Não poderia, infelizmente, ter vindo mais a propósito. No dia 1 de Dezembro, dia mundial da luta contra a SIDA, reencontrei o Pedro. Contei-vos em Abril deste ano o dia em que o conheci.
Estagiava na altura no Centro de Saúde, mais precisamente no CDP (Centro de Doenças Pulmonares). Durante o estágio em Medicina Interna (que iniciei em Setembro deste ano) encontrei-o por várias vezes internado no serviço de Infecciologia. Tinha por hábito fumar nas escadas de acesso ao serviço, onde o encontrava muitas vezes com alguns outros doentes. Vi-o também algumas vezes a jogar às cartas e a beber café com o Sergei. Manteve sempre a aparência de criança doente que vos descrevi em Abril, mas conseguia a cada encontro estar mais magro, com as feições mais angulosas. A doença que injectou para dentro de si parecia consumi-lo dia a dia. Umas atrás das outras, as infecções oportunistas que a SIDA faz surgir pareciam consumi-lo com a mesma voracidade com que ele fumava os seus cigarros no corredor.
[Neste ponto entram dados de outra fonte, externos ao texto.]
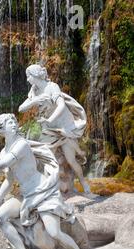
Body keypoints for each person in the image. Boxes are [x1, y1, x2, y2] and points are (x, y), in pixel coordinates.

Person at [0, 114, 94, 249]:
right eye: (8, 122)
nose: (13, 124)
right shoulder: (3, 152)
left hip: (43, 192)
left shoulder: (21, 144)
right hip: (26, 195)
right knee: (0, 216)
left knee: (54, 232)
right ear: (1, 128)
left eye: (14, 121)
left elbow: (5, 163)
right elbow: (9, 179)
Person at [18, 64, 91, 194]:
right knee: (46, 159)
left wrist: (50, 120)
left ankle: (84, 183)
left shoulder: (52, 87)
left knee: (71, 160)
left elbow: (61, 105)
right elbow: (21, 108)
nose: (27, 79)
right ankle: (48, 188)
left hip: (63, 126)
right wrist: (35, 101)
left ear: (36, 75)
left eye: (29, 76)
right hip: (49, 129)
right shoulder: (34, 91)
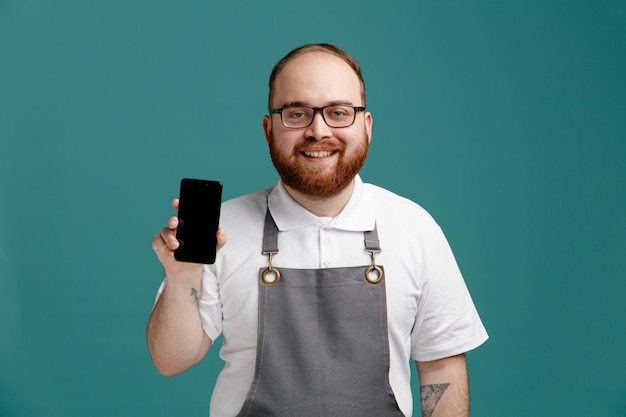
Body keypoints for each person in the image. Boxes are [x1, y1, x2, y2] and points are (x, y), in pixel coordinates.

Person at [147, 43, 488, 417]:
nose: (318, 130)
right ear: (268, 129)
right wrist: (180, 278)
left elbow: (442, 367)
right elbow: (170, 360)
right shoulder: (223, 230)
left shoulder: (414, 229)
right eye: (296, 114)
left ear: (367, 126)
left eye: (339, 112)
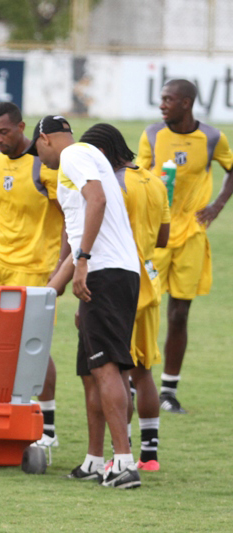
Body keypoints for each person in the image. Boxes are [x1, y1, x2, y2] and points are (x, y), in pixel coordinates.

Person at [34, 116, 142, 489]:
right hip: (112, 271)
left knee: (108, 367)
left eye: (38, 150)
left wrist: (82, 261)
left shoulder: (74, 155)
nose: (41, 160)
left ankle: (124, 463)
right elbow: (84, 229)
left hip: (105, 274)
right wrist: (51, 290)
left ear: (45, 139)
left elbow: (96, 201)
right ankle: (96, 460)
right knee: (92, 370)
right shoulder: (88, 158)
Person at [0, 102, 64, 447]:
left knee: (32, 345)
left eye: (4, 131)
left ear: (22, 127)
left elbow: (66, 218)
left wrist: (62, 266)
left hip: (36, 267)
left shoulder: (43, 165)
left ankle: (47, 426)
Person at [137, 79, 233, 414]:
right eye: (161, 99)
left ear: (186, 103)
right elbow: (138, 174)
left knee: (179, 314)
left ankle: (168, 391)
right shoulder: (152, 135)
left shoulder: (211, 138)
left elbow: (231, 168)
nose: (161, 104)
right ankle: (137, 380)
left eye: (168, 99)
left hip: (191, 234)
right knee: (140, 307)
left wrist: (218, 205)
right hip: (155, 235)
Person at [82, 123, 170, 472]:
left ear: (101, 153)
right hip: (149, 280)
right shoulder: (154, 180)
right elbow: (163, 238)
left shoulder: (110, 185)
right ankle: (150, 455)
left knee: (115, 370)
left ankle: (123, 453)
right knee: (144, 371)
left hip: (118, 283)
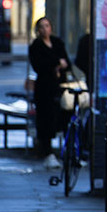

Mas na quinta-feira passada, dia mundial da luta contra a SIDA, encontrei o Pedro no SO do Serviço de Urgência. Estava magro como não se imagina ser possível, sem músculos que lhe permitissem andar. As pernas e os braços encarquilhados, querendo retomar a posição fetal. A respiração ofegante, o olhar incerto, a linguagem quase imperceptível. Pedia por água, debatia-se com as secreções para conseguir falar. A fralda ajudava a reduzi-lo ao mínimo que pode ser considerado um ser humano. Já tinha por várias vezes arrancado os soros, e tinha por isso as mãos amarradas. Alarguei um pouco as cordas, o suficiente para ele tomar uma posição um pouco mais confortável, mas que não lhe permitisse voltar a arrancar os soros. O Pedro espera pela morte. Oito meses depois de ter ido pelo seu pé à consulta do CDP, poucos meses depois de o ver deambular pelo corredor agarrado ao suporte do soro, o Pedro espera agora pela morte no SO. A SIDA estava a ganhar a luta, no dia mundial da luta contra a SIDA.